La lettre de mission précise "afin de jouer pleinement son rôle, l’Etat doit être organisé de façon appropriée pour défnir et mettre en oeuvre une stratégie à la hauteur de ces enjeux. Or, de nombreux comités ou entités ont vu le jour au cours de ces derniéres années dans le domaine de la société de l’information et de l’internet. La coexistence de ces multiples entités invite à poser la question de la cohérence de leur positionnement et de leur action. Aussi je vous charge de proposer un nouveau cadre simplifié et examiner l’adaptation que cela suppose, le cas échéant, quant à l’organisation plus globale de l’Etat en matiére numérique".

Attendons donc les propositions que fera Eric Besson.

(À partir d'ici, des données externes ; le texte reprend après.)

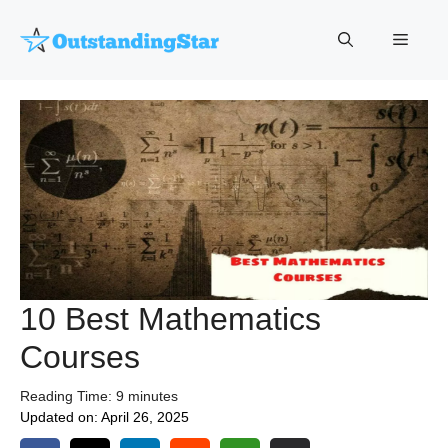
Skip
to
Menu
content
10 Best Mathematics
Courses
Reading Time:
9
minutes
Updated on:
April 26, 2025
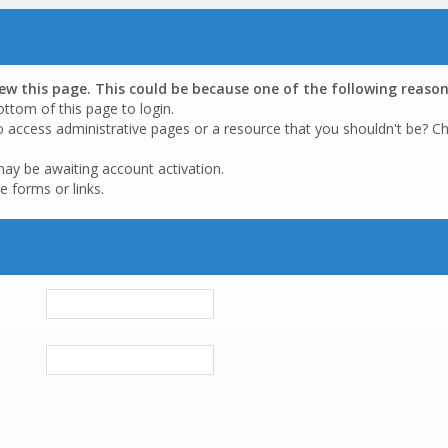
iew this page. This could be because one of the following reason
ottom of this page to login.
o access administrative pages or a resource that you shouldn't be? Ch
may be awaiting account activation.
e forms or links.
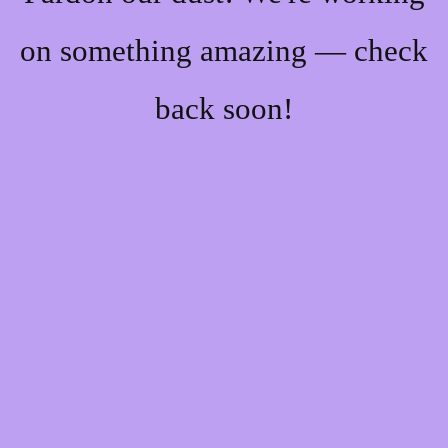
on something amazing — check
back soon!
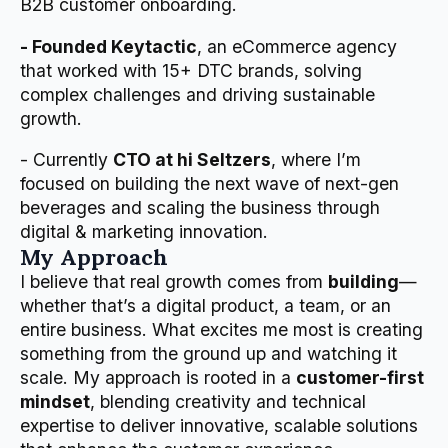
B2B customer onboarding.
- Founded Keytactic
, an eCommerce agency
that worked with 15+ DTC brands, solving
complex challenges and driving sustainable
growth.
- Currently
CTO at hi Seltzers
, where I’m
focused on building the next wave of next-gen
beverages and scaling the business through
digital & marketing innovation.
My Approach
I believe that real growth comes from
building
—
whether that’s a digital product, a team, or an
entire business. What excites me most is creating
something from the ground up and watching it
scale. My approach is rooted in a
customer-first
mindset
, blending creativity and technical
expertise to deliver innovative, scalable solutions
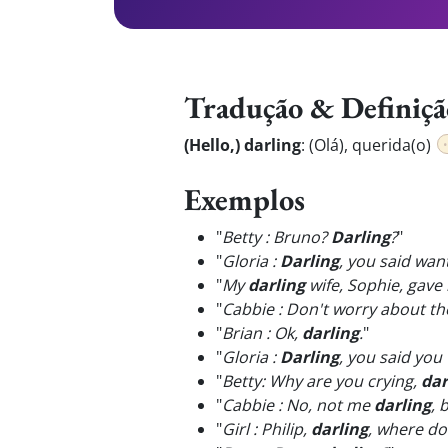
Tradução & Definiçã
(Hello,) darling
:
(Olá), querida(o)
Exemplos
"
Betty : Bruno?
Darling
?
"
"
Gloria :
Darling
, you said wan
"
My
darling
wife, Sophie, gave
"
Cabbie : Don't worry about th
"
Brian : Ok,
darling
.
"
"
Gloria :
Darling
, you said you
"
Betty: Why are you crying,
dar
"
Cabbie : No, not me
darling
, 
"
Girl : Philip,
darling
, where do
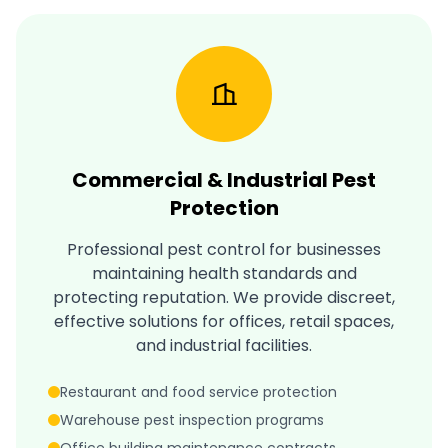
Commercial & Industrial Pest
Protection
Professional pest control for businesses
maintaining health standards and
protecting reputation. We provide discreet,
effective solutions for offices, retail spaces,
and industrial facilities.
Restaurant and food service protection
Warehouse pest inspection programs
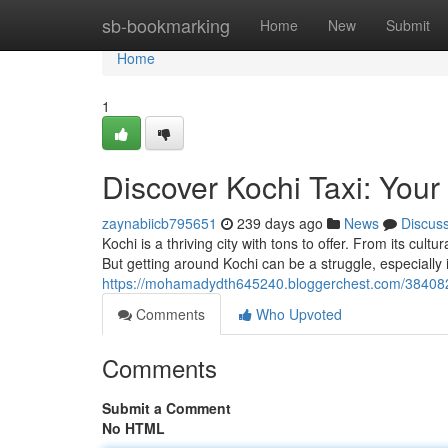
Home
sb-bookmarking
Home
New
Submit
Home
1
Discover Kochi Taxi: Your
zaynabiicb795651
239 days ago
News
Discus
Kochi is a thriving city with tons to offer. From its cul
But getting around Kochi can be a struggle, especially i
https://mohamadydth645240.bloggerchest.com/38408276
Comments
Who Upvoted
Comments
Submit a Comment
No HTML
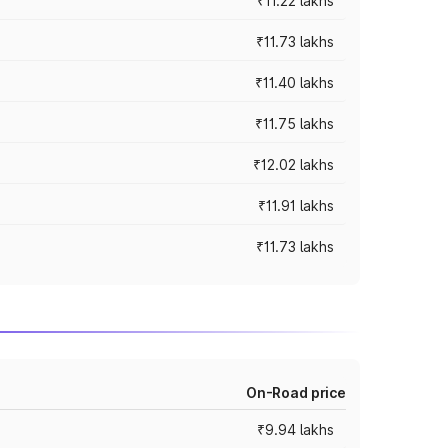
₹11.22 lakhs
₹11.73 lakhs
₹11.40 lakhs
₹11.75 lakhs
₹12.02 lakhs
₹11.91 lakhs
₹11.73 lakhs
On-Road price
₹9.94 lakhs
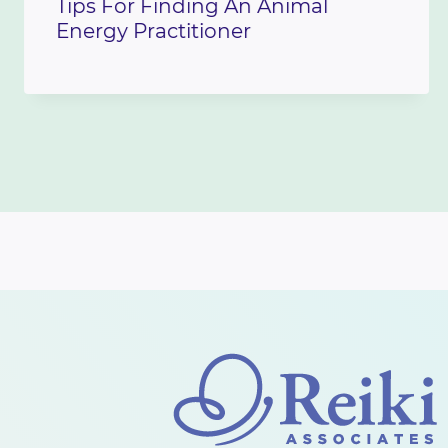
Tips For Finding An Animal
Energy Practitioner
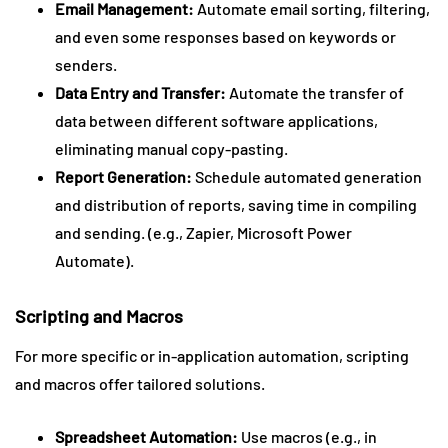
Email Management:
Automate email sorting, filtering,
and even some responses based on keywords or
senders.
Data Entry and Transfer:
Automate the transfer of
data between different software applications,
eliminating manual copy-pasting.
Report Generation:
Schedule automated generation
and distribution of reports, saving time in compiling
and sending. (e.g., Zapier, Microsoft Power
Automate).
Scripting and Macros
For more specific or in-application automation, scripting
and macros offer tailored solutions.
Spreadsheet Automation:
Use macros (e.g., in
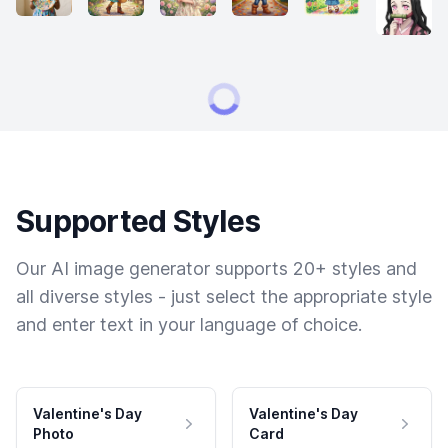
Supported Styles
Our AI image generator supports 20+ styles and
all diverse styles - just select the appropriate style
and enter text in your language of choice.
Valentine's Day
Valentine's Day
Photo
Card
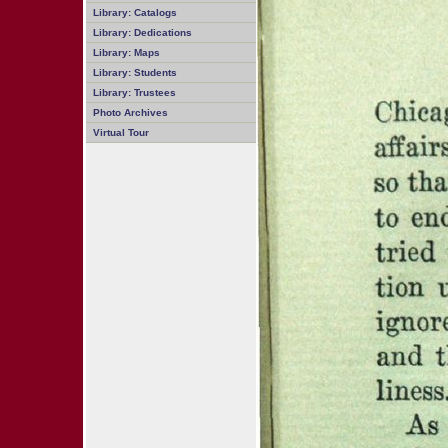
Library: Catalogs
Library: Dedications
Library: Maps
Library: Students
Library: Trustees
Photo Archives
Virtual Tour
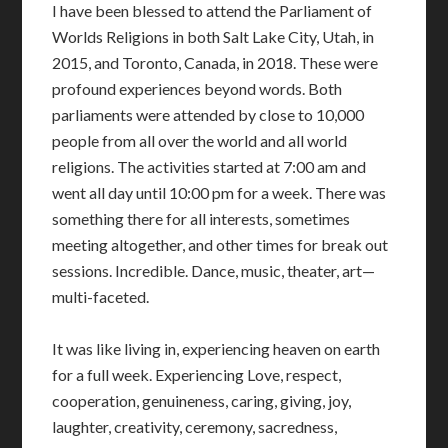
I have been blessed to attend the Parliament of
Worlds Religions in both Salt Lake City, Utah, in
2015, and Toronto, Canada, in 2018. These were
profound experiences beyond words. Both
parliaments were attended by close to 10,000
people from all over the world and all world
religions. The activities started at 7:00 am and
went all day until 10:00 pm for a week. There was
something there for all interests, sometimes
meeting altogether, and other times for break out
sessions. Incredible. Dance, music, theater, art—
multi-faceted.
It was like living in, experiencing heaven on earth
for a full week. Experiencing Love, respect,
cooperation, genuineness, caring, giving, joy,
laughter, creativity, ceremony, sacredness,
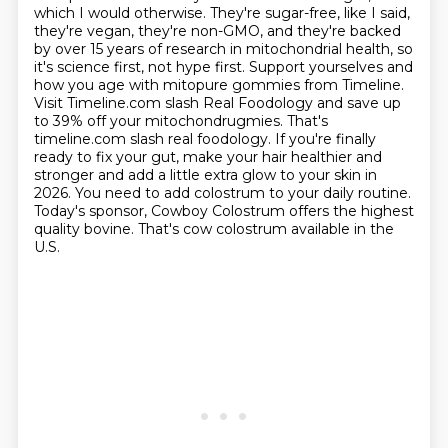
which I would otherwise. They're sugar-free,
like I said,
they're vegan, they're non-GMO, and they're backed
by over 15 years of research
in mitochondrial health, so
it's science first, not hype first. Support yourselves and
how you age
with mitopure gommies from Timeline.
Visit Timeline.com slash Real Foodology and save up
to 39% off
your mitochondrugmies. That's
timeline.com slash real foodology.
If you're finally
ready to fix your gut, make your hair healthier and
stronger and add a little
extra glow to your skin in
2026. You need to add colostrum to your daily routine.
Today's sponsor,
Cowboy Colostrum offers the highest
quality bovine. That's cow colostrum available in the
U.S.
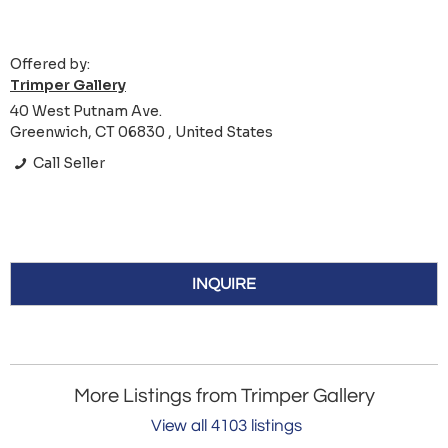
Offered by:
Trimper Gallery
40 West Putnam Ave.
Greenwich, CT 06830 , United States
Call Seller
INQUIRE
More Listings from Trimper Gallery
View all 4103 listings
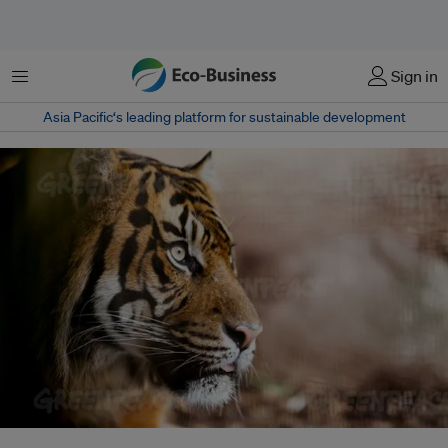
菜单
Sign in
Asia Pacific‘s leading platform for sustainable development
Greenpeace has released a new report revealing how deforestation due to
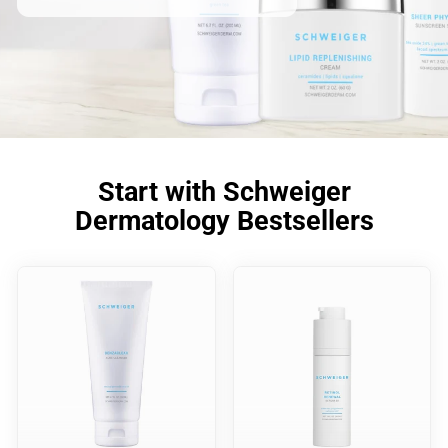
Start with Schweiger
Dermatology Bestsellers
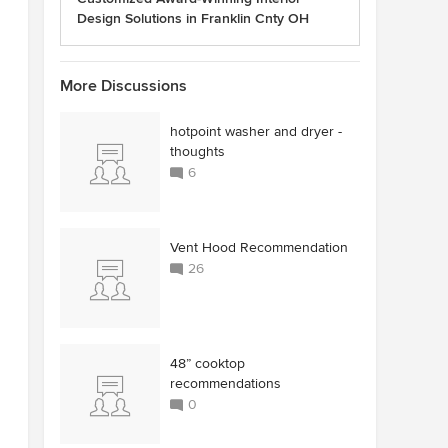
Design Solutions in Franklin Cnty OH
More Discussions
hotpoint washer and dryer -
thoughts
6
Vent Hood Recommendation
26
48” cooktop
recommendations
0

[modifier] J’installerai un forum de concertation permanente doté de la plus large représentation possible. Sous peine de nullité, son avis sera nécessaire avant tout projet de réglementation numérique et il appartiendra au Parlement de prendre ses responsabilités en fonction de ces avis. C’est là aussi que se prépareront les positions françaises à défendre dans les débats européens et internationaux auxquels ses experts pourront participer (35)

Belle idée que de soumettre à ce forum de concertation permanente "tout projet de réglementation numérique". Sera t elle mise en oeuvre ? Il est permis d’en douter.

La composition de la Commission Olivennes était loin de satisfaire le critére de "plus large représentation possible" : pas un seul représentant du public. Ni même des nouveaux acteurs de la distribution numérique.

Ce que l’on sait de l’organisation des Assises numériques ne satisfait pas non plus le cahier des charges.

[modifier] Chaque administration en charge d’un aspect de la politique numérique et de l’internet s’engagera sur des objectifs précis et chiffrés (36)

Objectif louable. Et probablement hors de portée dans le cadre de la LOLF. Le découpage actuel de l’action pblique en missions et programmes ne permettra pas aisément d’isoler ce type d’objectifs. Et encore moins de les chiffrer.

Cet engagement n’a évidemment pas reçu le moindre début de mise en oeuvre.